▸ WORK ORDER: Search the data for the word "loteros". Reproduce every line where it is found.

* * *

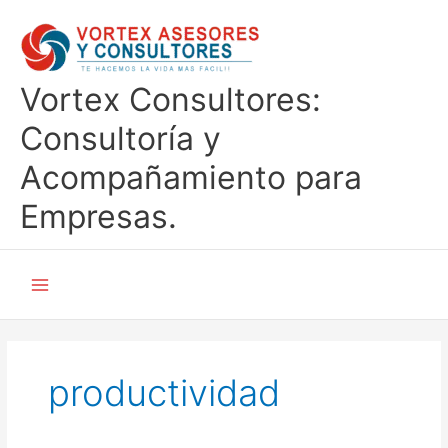
Ir
al
contenido
Vortex Consultores:
Consultoría y
Acompañamiento para
Empresas.
productividad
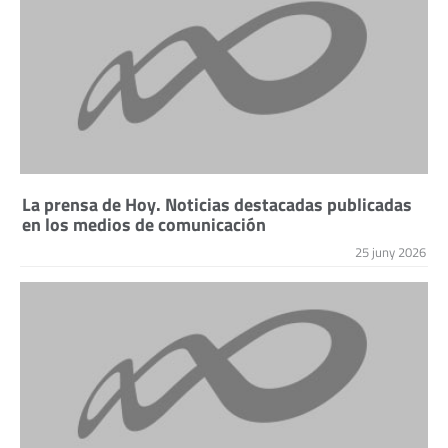
La prensa de Hoy. Noticias destacadas publicadas
en los medios de comunicación
25 juny 2026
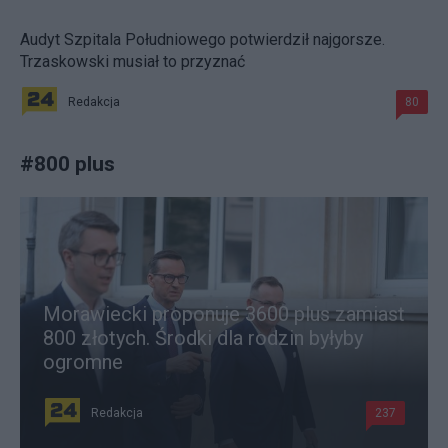
Audyt Szpitala Południowego potwierdził najgorsze.
Trzaskowski musiał to przyznać
Redakcja
80
#
800 plus
Morawiecki proponuje 3600 plus zamiast
800 złotych. Środki dla rodzin byłyby
ogromne
Redakcja
237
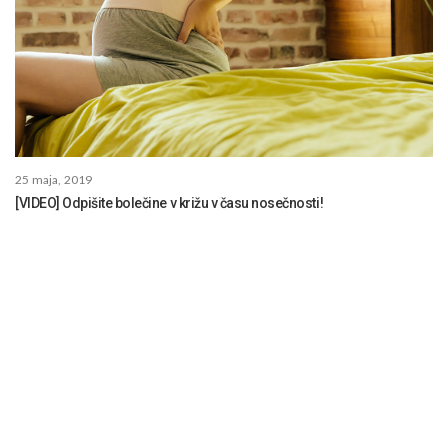
25 maja, 2019
[VIDEO] Odpišite bolečine v križu v času nosečnosti!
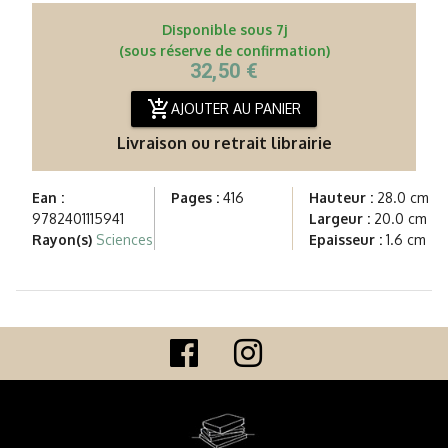
Disponible sous 7j
(sous réserve de confirmation)
32,50 €
add_shopping_cart
AJOUTER AU PANIER
Livraison ou retrait librairie
Ean :
Pages :
416
Hauteur :
28.0 cm
9782401115941
Largeur :
20.0 cm
Rayon(s)
Sciences
Epaisseur :
1.6 cm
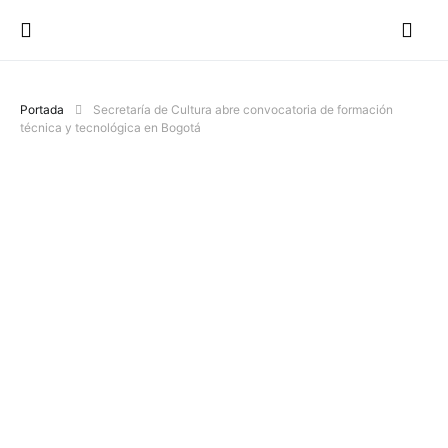
Portada
Secretaría de Cultura abre convocatoria de formación
técnica y tecnológica en Bogotá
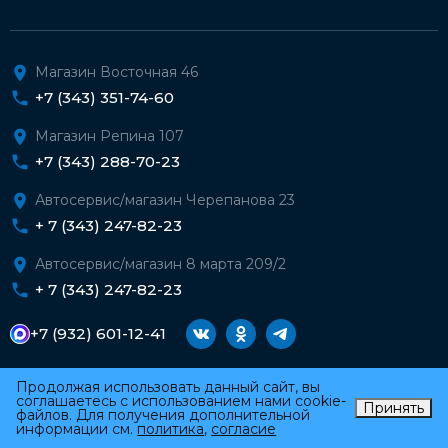
Магазин Восточная 46
+7 (343) 351-74-60
Магазин Репина 107
+7 (343) 288-70-23
Автосервис/магазин Черепанова 23
+ 7 (343) 247-82-23
Автосервис/магазин 8 марта 209/2
+ 7 (343) 247-82-23
+7 (932) 601-12-41
Продолжая использовать данный сайт, вы
соглашаетесь с использованием нами cookie-
Принять
файлов. Для получения дополнительной
информации см.
политика
,
согласие
Каталог
Автосервис
Профиль
Корзина
2026 © Форд96. Все права защищены.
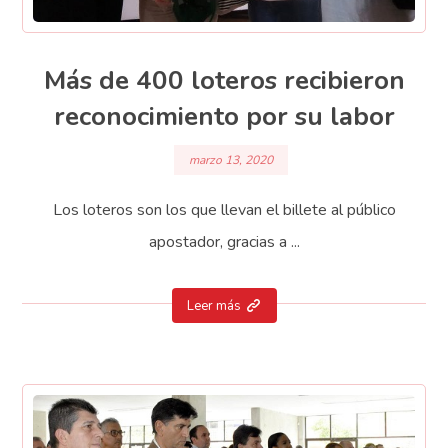
Más de 400 loteros recibieron
reconocimiento por su labor
marzo 13, 2020
Los loteros son los que llevan el billete al público
apostador, gracias a ...
Leer más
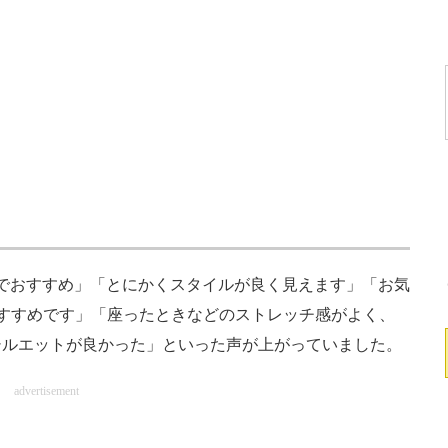
でおすすめ」「とにかくスタイルが良く見えます」「お気
すすめです」「座ったときなどのストレッチ感がよく、
シルエットが良かった」といった声が上がっていました。
advertisement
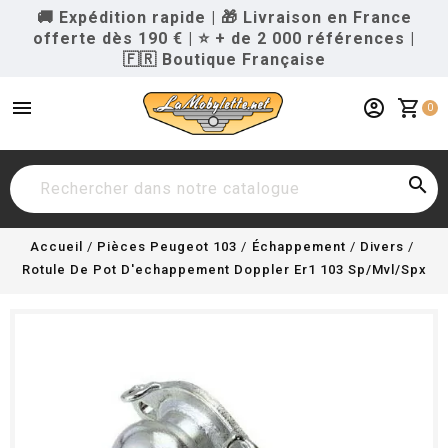
🚚 Expédition rapide
|
🎁 Livraison en France
offerte dès 190 €
|
⭐ + de 2 000 références
|
🇫🇷 Boutique Française
menu
account_circle
shopping_cart
0

Accueil
Pièces Peugeot 103
Échappement
Divers
Rotule De Pot D'echappement Doppler Er1 103 Sp/Mvl/Spx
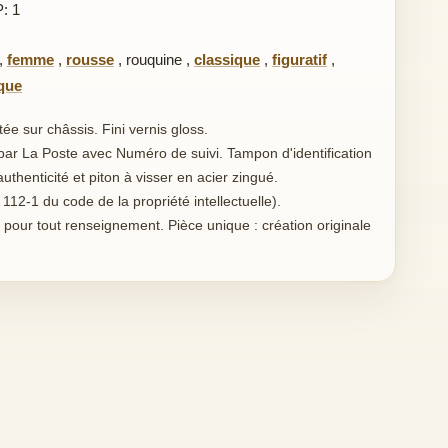
P: 1
,
femme
,
rousse
,
rouquine
,
classique
,
figuratif
,
ique
tée sur châssis. Fini vernis gloss.
par La Poste avec Numéro de suivi. Tampon d'identification
uthenticité et piton à visser en acier zingué.
 112-1 du code de la propriété intellectuelle).
 pour tout renseignement. Pièce unique : création originale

* * *

▸ RESULT OF THE TASK:
Más de 400 loteros recibieron
Los loteros son los que llevan el billete al público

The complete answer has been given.